グーグルは5月6日(現地時間)、AIモデル「Gemini 2.5 Pro」のアップデート版となる「Gemini 2.5 Pro Preview(I/O edition)」の早期アクセス版の提供を開始したと発表した。
今回のアップデートでは、特にコーディング能力が大幅に強化され、インタラクティブウェブアプリケーションの構築において顕著な進化を遂げている。当初は5月20日午前10時(太平洋時間、日本時間5月21日午前2時)から開催される開発者向けイベント「Google I/O」での発表を予定していたが、同モデルに対する高い期待に応える形で、より早期の提供が決定されたという。この背景には、Gemini 2.5 Proが持つコーディング能力やマルチモーダルな推論能力に対する圧倒的な好評価がある。
ウェブ開発能力で他を圧倒、動画理解も最先端
UI(ユーザーインターフェース)中心の開発だけでなく、コード変換や編集、さらには複雑な自律型ワークフローの開発といった多岐にわたるコーディングタスクにおいても改善が見られる。この強化により、Gemini 2.5 Proは、美しく機能的なウェブアプリを構築するモデルの能力を人間が評価する「WebDev Arena Leaderboard」において、前バージョンを147 Eloポイントも上回り首位を獲得した。
また、Gemini 2.5 Proは、その強力なネイティブマルチモーダリティと長文コンテキスト処理能力を維持しつつ、動画理解においても最先端の性能を発揮。動画理解に関するベンチマークテスト「VideoMME」では84.8%という高いスコアを記録している。これにより、開発者はテキストだけでなく、画像や音声、動画といった多様な情報を活用したアプリケーション開発が可能になる。

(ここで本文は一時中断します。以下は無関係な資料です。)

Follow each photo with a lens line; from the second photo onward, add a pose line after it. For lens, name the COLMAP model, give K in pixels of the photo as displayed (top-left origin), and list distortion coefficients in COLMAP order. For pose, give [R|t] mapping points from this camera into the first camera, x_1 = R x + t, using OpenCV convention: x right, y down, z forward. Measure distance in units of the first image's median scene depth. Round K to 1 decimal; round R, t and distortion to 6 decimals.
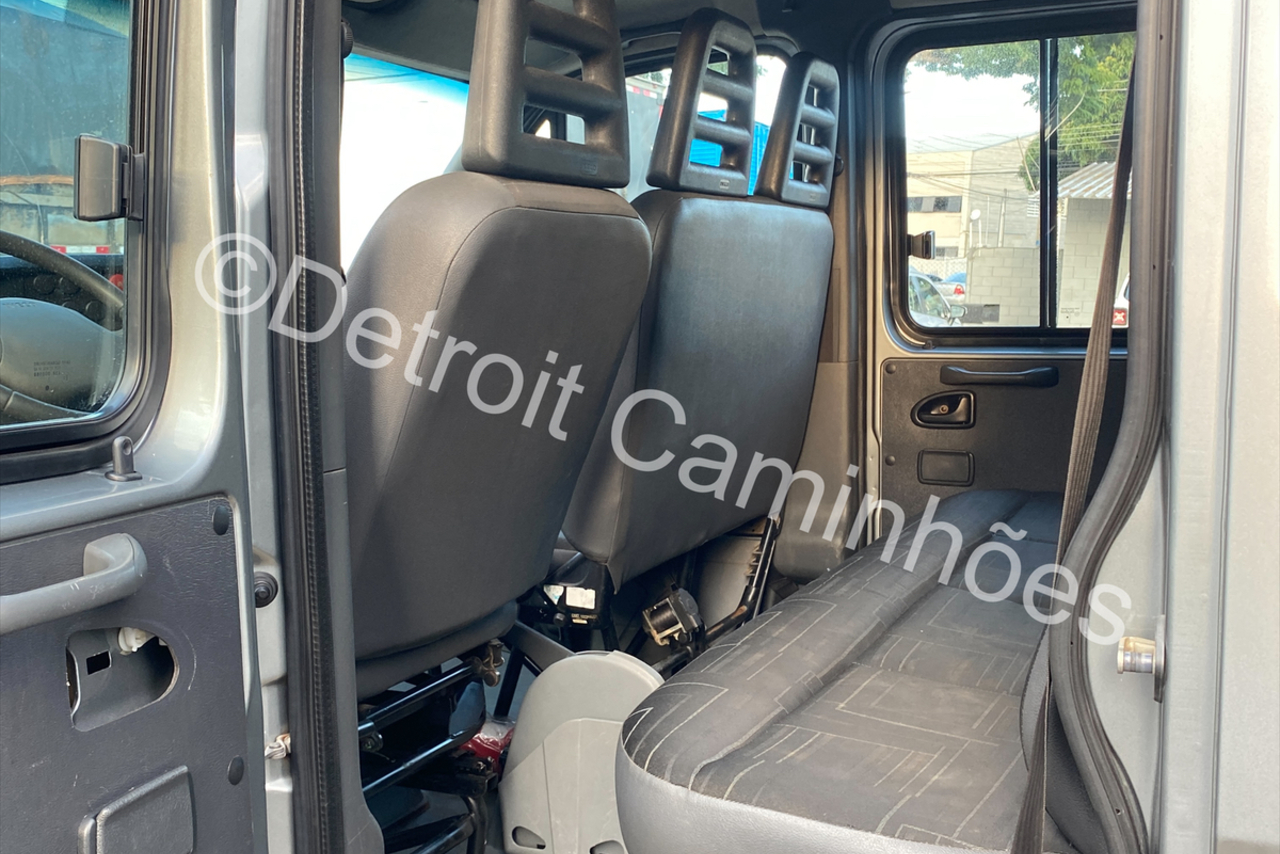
lens RADIAL K [[1324.3, 0, 640.0], [0, 1324.3, 427.0], [0, 0, 1]] dist [0.192822, -0.462692]
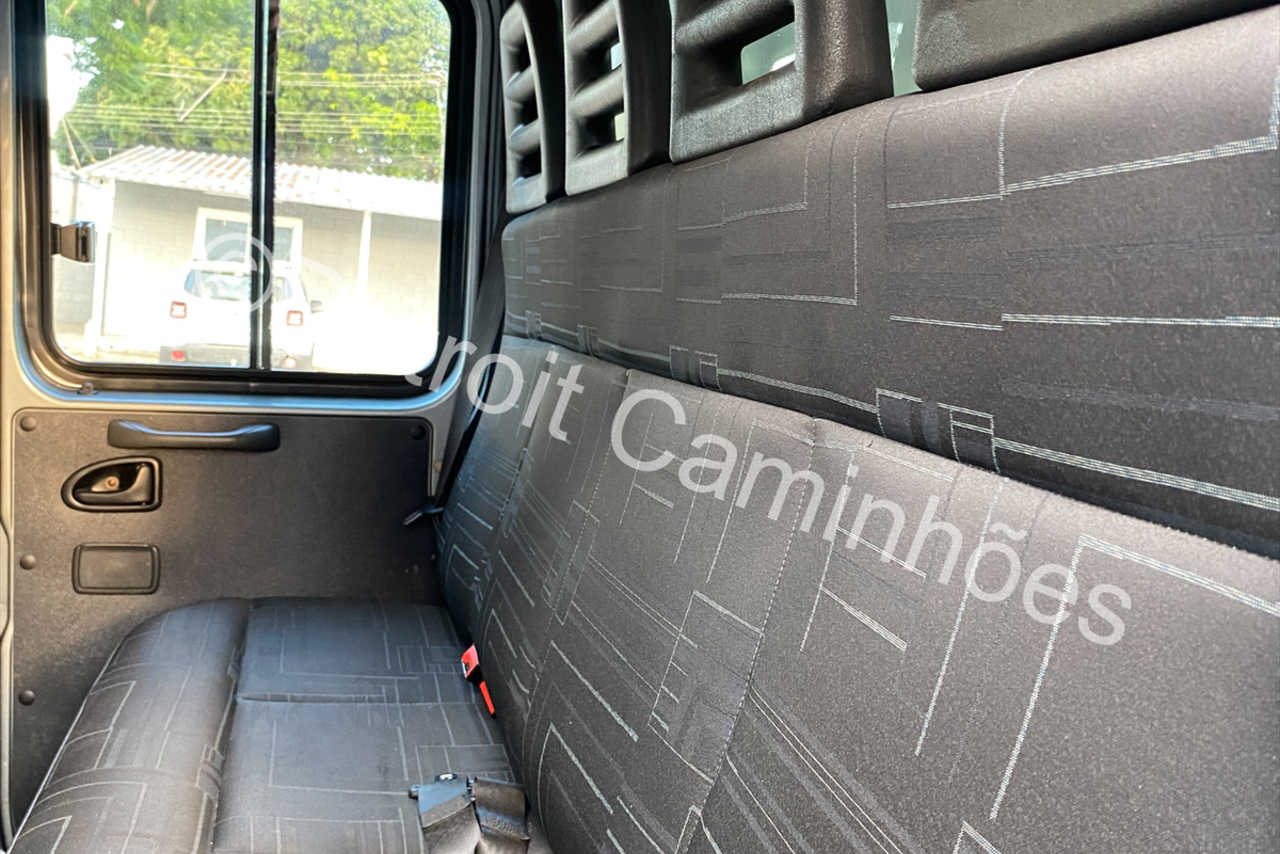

AIコーディングツール「Cursor」のCEOであるマイケル・トゥルーエル氏は、「最新のGemini 2.5 Proは、すでに強力な実世界のコーディング能力をさらに強化しています。新しいモデルでは、ツール呼び出しの失敗が大幅に減少し、ユーザーにとって2.5 Proが以前よりもさらに効果的になると考えています」と期待を寄せている。
開発者は、Google AI StudioおよびVertex AIを通じてGemini API経由で、このアップデートされたGemini 2.5 Proを利用開始できる。また、一般ユーザーもGeminiアプリ内で、例えば「Canvas」のような機能を通じてその恩恵を受けることができ、単一のプロンプトを入力するだけでインタラクティブなウェブアプリを構築することが可能になるとしている。